### PROBLEMS AND TASKS
**a.** In the pandas Excel thread, how much does the read time drop when the one sheet is copied out and read alone?
**b.** Copy word for word the stretch of the pandas Excel thread from "df1 = pd.read_excel(xls, 'Sheet1')" through "sheet_name = 'YourSheet_Name')".

### DOCUMENT EXCERPT
=-=-=

2

I am trying to read an excel sheet into df using pandas read_excel method. The excel file contains 6-7 different sheet. Out of it, 2-3 sheets are very huge. I only want to read one excel sheet out of the file. If I copy the sheet out and read the time reduces by 90%.

I have read that xlrd that is used by pandas always loads the whole sheet to memory. I cannot change the format of the input.

Can you please suggest a way to improve the performance?

Nithin Mohan
  • 182
  • 4
  • 13
  • What about `xlsx = pd.ExcelFile('path_to_file.xls')` and `df = pd.read_excel(xlsx, 'Sheet1')` – jezrael Dec 21 '17 at 10:31
  • This is what we are using currently. It loads all the sheet it seems. [This](https://stackoverflow.com/questions/26521266/using-pandas-to-pd-read-excel-for-multiple-worksheets-of-the-same-workbook) StackOverflow question is the closest related to above question I came across. But it doesn't solve the problem I guess – Nithin Mohan Dec 21 '17 at 10:34
  • What's wrong with `data_file = pd.read_excel('path_to_file.xls', sheetname="Sheet1")`? – SamuelNLP Dec 21 '17 at 12:22
  • see this question and adapt the answer to your problem. https://stackoverflow.com/questions/28766133/faster-way-to-read-excel-files-to-pandas-dataframe – SamuelNLP Dec 21 '17 at 12:26

3 Answers3

0

It's quite simple. Just do this.

import pandas as pd
xls = pd.ExcelFile('C:/users/path_to_your_excel_file/Analysis.xlsx')
df1 = pd.read_excel(xls, 'Sheet1')
print(df1)
# etc.
df2 = pd.read_excel(xls, 'Sheet2')
print(df2)
ASH
  • 20,759
  • 19
  • 87
  • 200
0
import pandas as pd
df = pd.read_excel('YourFile.xlsx', sheet_name = 'YourSheet_Name')

Whatever sheet you want to read just put the sheet name and your path to excel file.

Ashu007
  • 745
  • 1
  • 9
  • 13
-1

Use openpyxl in read-only mode. See http://openpyxl.readthedocs.io/en/default/pandas.html

Charlie Clark
  • 18,477
  • 4
  • 49
  • 55

=-=-=

### SUPPLIED MATERIAL
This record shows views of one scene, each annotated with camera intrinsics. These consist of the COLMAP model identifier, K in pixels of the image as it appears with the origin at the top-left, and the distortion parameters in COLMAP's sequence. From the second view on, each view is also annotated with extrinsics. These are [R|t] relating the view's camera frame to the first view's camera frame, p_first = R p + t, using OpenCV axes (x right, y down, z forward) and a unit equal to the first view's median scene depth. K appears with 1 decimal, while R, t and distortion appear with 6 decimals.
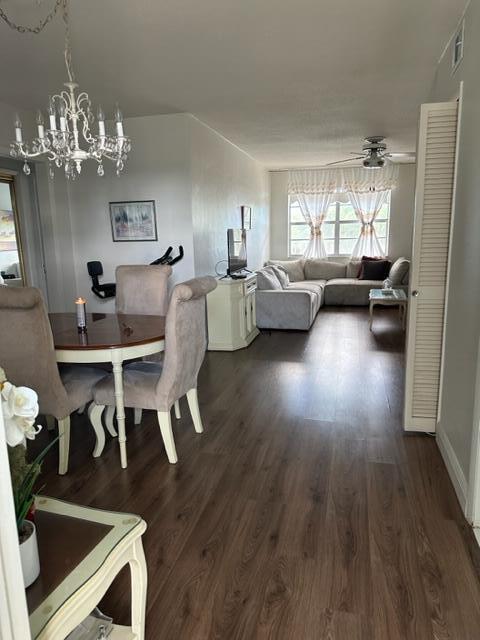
lens RADIAL K [[452.1, 0, 232.1], [0, 452.1, 324.5], [0, 0, 1]] dist [0.113124, -0.145027]
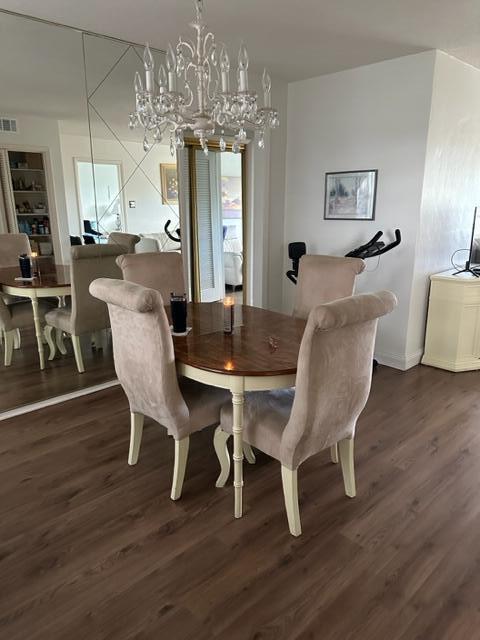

=-=-=

### ANSWERS TO THE EXERCISES
**a.** It drops by 90%.

**b.**
df1 = pd.read_excel(xls, 'Sheet1')
print(df1)
# etc.
df2 = pd.read_excel(xls, 'Sheet2')
print(df2)
ASH
  • 20,759
  • 19
  • 87
  • 200
0
import pandas as pd
df = pd.read_excel('YourFile.xlsx', sheet_name = 'YourSheet_Name')